## Text block
=-=-=-=-=

A collection of bot scripts to run from a Raspberry Pi.

Installation Notes

  1. For this workshop we are using rPis (B and B+) with WIFI dongles.
  2. The OS we've installed is Raspbian (on 8Gb SD’s for the Raspberry Pi B and 16Gb SDxC for the Raspberry Pi B+)
  3. The OS and WIFI setup is covered here: http://www.iiclouds.org/20141117/basic-instructions-to-set-up-a-raspberry-pi/
  4. Once you have the Pi connected to the WIFI and know its IP address you can connect to it from another computer with SSH
  5. In terminal on your main computer type ssh pi@xxx.xxx.x.xxx, you'll be asked to enter the Pi's password

you're in!

  1. Install some software on the pi. The following are terminal commands for upgrading python, installing pip and then tywthon
  2. sudo apt-get install python dev
  3. sudo apt-get install python-pip
  4. sudo pip install twython

you have python and libraries!

  1. Set up a new profile on twitter. Open an account, go to dev.twitter.com to create an app and get API keys.
  2. Download the twitterbot-example.py script and change it to have your new API keys.

=-=-=-=-=

## Record extracts

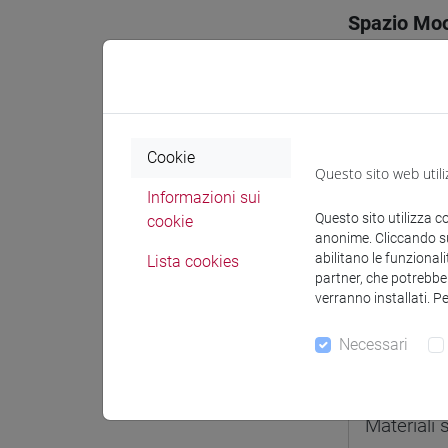
Spazio Mo
Cookie
Docenti e
Questo sito web utili
Informazioni sui
Questo sito utilizza c
cookie
Docenti
anonime. Cliccando sul
abilitano le funzionali
Lista cookies
partner, che potrebber
FAVARET
verranno installati. P
Necessari
Materiali 
Materiali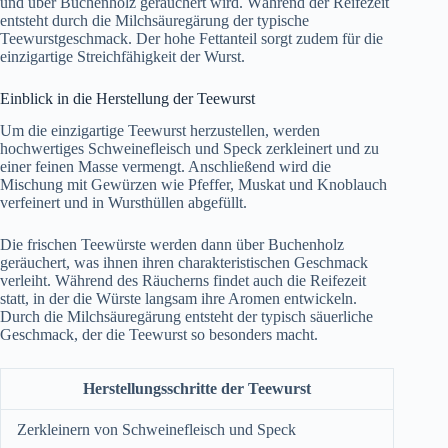
und über Buchenholz geräuchert wird. Während der Reifezeit
entsteht durch die Milchsäuregärung der typische
Teewurstgeschmack. Der hohe Fettanteil sorgt zudem für die
einzigartige Streichfähigkeit der Wurst.
Einblick in die Herstellung der Teewurst
Um die einzigartige Teewurst herzustellen, werden
hochwertiges Schweinefleisch und Speck zerkleinert und zu
einer feinen Masse vermengt. Anschließend wird die
Mischung mit Gewürzen wie Pfeffer, Muskat und Knoblauch
verfeinert und in Wursthüllen abgefüllt.
Die frischen Teewürste werden dann über Buchenholz
geräuchert, was ihnen ihren charakteristischen Geschmack
verleiht. Während des Räucherns findet auch die Reifezeit
statt, in der die Würste langsam ihre Aromen entwickeln.
Durch die Milchsäuregärung entsteht der typisch säuerliche
Geschmack, der die Teewurst so besonders macht.
Herstellungsschritte der Teewurst
Zerkleinern von Schweinefleisch und Speck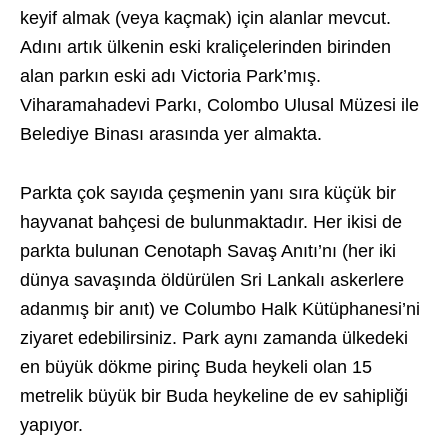
keyif almak (veya kaçmak) için alanlar mevcut.
Adını artık ülkenin eski kraliçelerinden birinden
alan parkın eski adı Victoria Park’mış.
Viharamahadevi Parkı, Colombo Ulusal Müzesi ile
Belediye Binası arasında yer almakta.
Parkta çok sayıda çeşmenin yanı sıra küçük bir
hayvanat bahçesi de bulunmaktadır. Her ikisi de
parkta bulunan Cenotaph Savaş Anıtı’nı (her iki
dünya savaşında öldürülen Sri Lankalı askerlere
adanmış bir anıt) ve Columbo Halk Kütüphanesi’ni
ziyaret edebilirsiniz. Park aynı zamanda ülkedeki
en büyük dökme pirinç Buda heykeli olan 15
metrelik büyük bir Buda heykeline de ev sahipliği
yapıyor.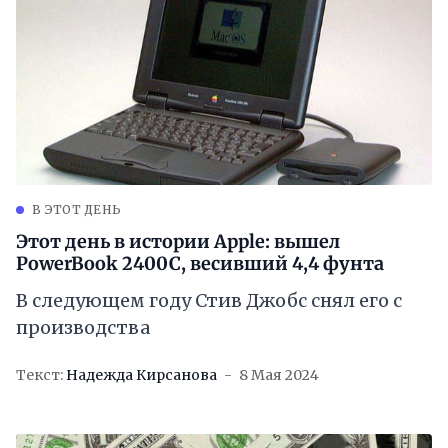
В ЭТОТ ДЕНЬ
Этот день в истории Apple: вышел
PowerBook 2400C, весивший 4,4 фунта
В следующем году Стив Джобс снял его с
производства
Текст:
Надежда Кирсанова
8 Мая 2024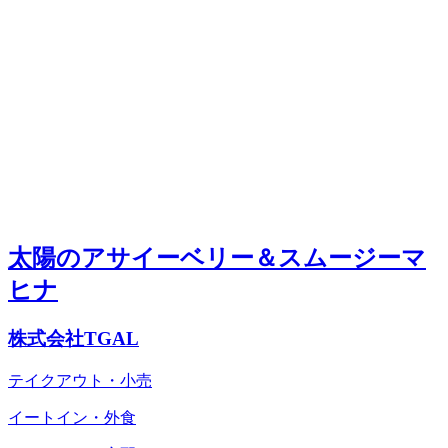
太陽のアサイーベリー＆スムージーマ
ヒナ
株式会社TGAL
テイクアウト・小売
イートイン・外食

=-=-=-=-=

## Exercise set
1) Reproduce the part of the Raspberry Pi installation notes starting at "2. The OS we've" and ending at "python and libraries!".
2) According to the Raspberry Pi installation notes, what kind of memory card is used for the Raspberry Pi B+?
3) Decide whether each statement agrees with the Raspberry Pi installation notes, and support each yes or no with the deciding words quoted from them: (a) The Raspberry Pi B runs its OS from a 16Gb card. (b) API keys are obtained by creating an app at dev.twitter.com. (c) The Pis in the workshop connect to the network through WIFI dongles.
Rely only on the Raspberry Pi installation notes, not on the material.

## Answers for the tasks
1)
2. The OS we've installed is Raspbian (on 8Gb SD’s for the Raspberry Pi B and 16Gb SDxC for the Raspberry Pi B+)
  3. The OS and WIFI setup is covered here: http://www.iiclouds.org/20141117/basic-instructions-to-set-up-a-raspberry-pi/
  4. Once you have the Pi connected to the WIFI and know its IP address you can connect to it from another computer with SSH
  5. In terminal on your main computer type ssh pi@xxx.xxx.x.xxx, you'll be asked to enter the Pi's password

you're in!

  1. Install some software on the pi. The following are terminal commands for upgrading python, installing pip and then tywthon
  2. sudo apt-get install python dev
  3. sudo apt-get install python-pip
  4. sudo pip install twython

you have python and libraries!

2) A 16Gb SDxC card.

3)
(a) No: "on 8Gb SD’s for the Raspberry Pi B"
(b) Yes: "go to dev.twitter.com to create an app and get API keys"
(c) Yes: "we are using rPis (B and B+) with WIFI dongles"